Simple and Efficient O&M
VRP V8 provides the following features to facilitate network operations and management:
1. Alarm correlation function to identify root causes of network faults
Alarms can help users discover and solve network problems in a timely manner. However, helpful alarm messages usually remain hidden in the thousands of useless alarm messages routinely generated every day. It takes a great deal of time and effort for network administrators to filter these alarm messages. VRP V8 provides the alarm correlation function to free administrators of this difficult, time-sensitive task. The alarm correlation function filters, combines, and converts alarm messages to integrate multiple alarm messages into one message with more detailed information. Administrators can easily find root causes of network faults based on the integrated alarm messages.
2. Configuration rollback function to correct configuration errors quickly
VRP V8 provides the configuration rollback mechanism to minimize impact of incorrect configuration and improve system security and maintainability. An operator can set time labels before performing operations that could affect system operation. Each label records a time and the system status at that time. When incorrect configuration causes a system failure, the operator can select any labeled time to restore the system to the status at that time. This makes it easy to correct the configuration.
3. Excellent trial run technology
Trial run technology reduces risks of configuration errors. Before applying any configuration that has great impact on system operation or may put the system at risk, an operator can submit the configuration for a trial run. If the trial run verifies that the configuration is valid and has no negative effect on network services, the operator can confirm the configuration and make it “effective,” making it “go live.” Otherwise, the operator can cancel the trial run. Then the configuration for the trial run is deleted, and the system rolls back to the previous configuration. Trial run technology helps verify service-provisioning capabilities without affecting current network services, and minimizes the impact of service-provisioning failures.

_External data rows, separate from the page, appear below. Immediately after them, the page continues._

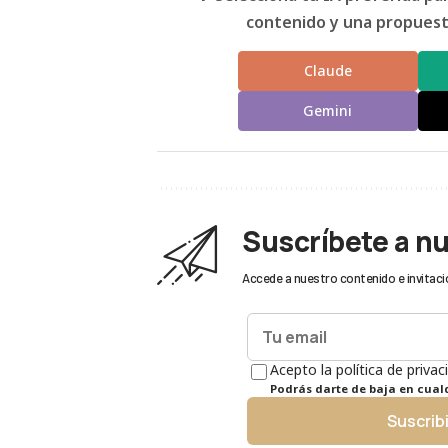
contenido y una propuesta
Claude
Gemini
Suscríbete a n
Accede a nuestro contenido e invitaci
Acepto la política de privac
Podrás darte de baja en cua
Suscrib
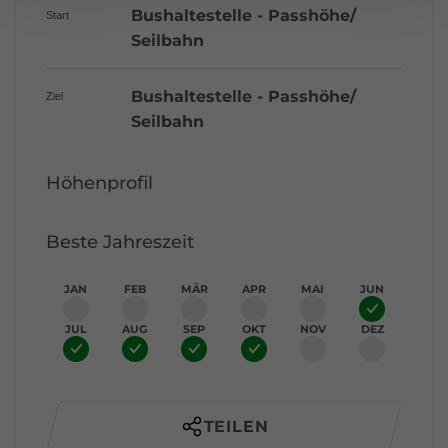
Bushaltestelle - Passhöhe/
Start
Seilbahn
Bushaltestelle - Passhöhe/
Ziel
Seilbahn
Höhenprofil
Beste Jahreszeit
JAN
FEB
MÄR
APR
MAI
JUN
JUL
AUG
SEP
OKT
NOV
DEZ
TEILEN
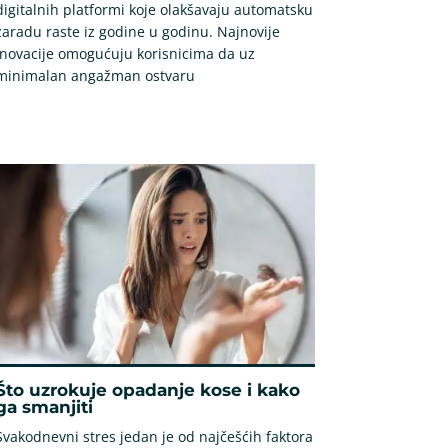
digitalnih platformi koje olakšavaju automatsku
zaradu raste iz godine u godinu. Najnovije
inovacije omogućuju korisnicima da uz
minimalan angažman ostvaru
Što uzrokuje opadanje kose i kako
ga smanjiti
Svakodnevni stres jedan je od najčešćih faktora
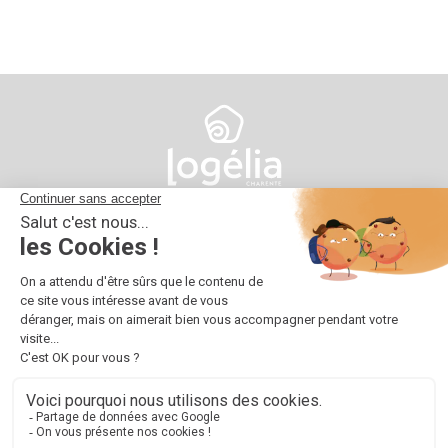
10 impasse d'Austerlitz
16025 Angoulême
05 45 38 66 00
contact@logelia.fr
© 2024 Logélia
Tous droits réservés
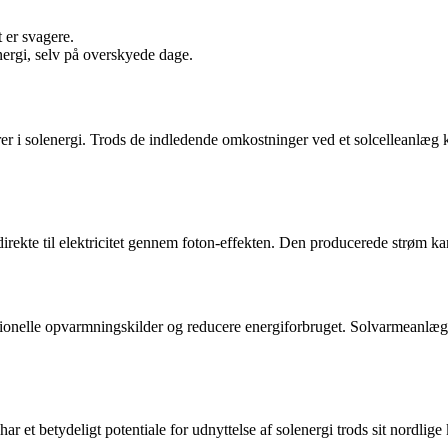
t er svagere.
nergi, selv på overskyede dage.
terer i solenergi. Trods de indledende omkostninger ved et solcelleanlæ
rekte til elektricitet gennem foton-effekten. Den producerede strøm kan e
aditionelle opvarmningskilder og reducere energiforbruget. Solvarmeanl
ar et betydeligt potentiale for udnyttelse af solenergi trods sit nordlig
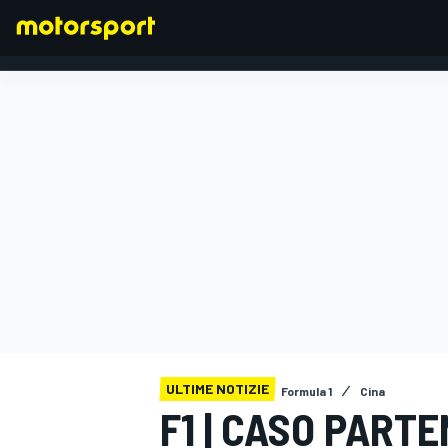
FORMULA 1
ULTIME NOTIZIE
Formula 1
Cina
F1 | CASO PARTE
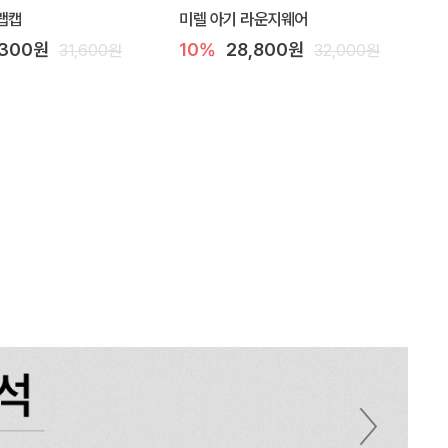
랩캡
미렐 아기 라운지웨어
,300원
10%
28,800원
31,600원
32,000원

Huawei next-generation Network OS VRP V8 improves system performance, scalability, reliability, virtualization capabilities, and maintainability. It is the perfect choice for cloud networks because it significantly increases network performance and capacity, enhances the flexibility and scalability of network architecture, guarantees stable network operation, and simplifies network O&M. These VRP V8 innovations can help customers reduce network construction and maintenance costs, maximizing their return on investment today and providing a way to accommodate the phenomenal growth in network demand anticipated in the future.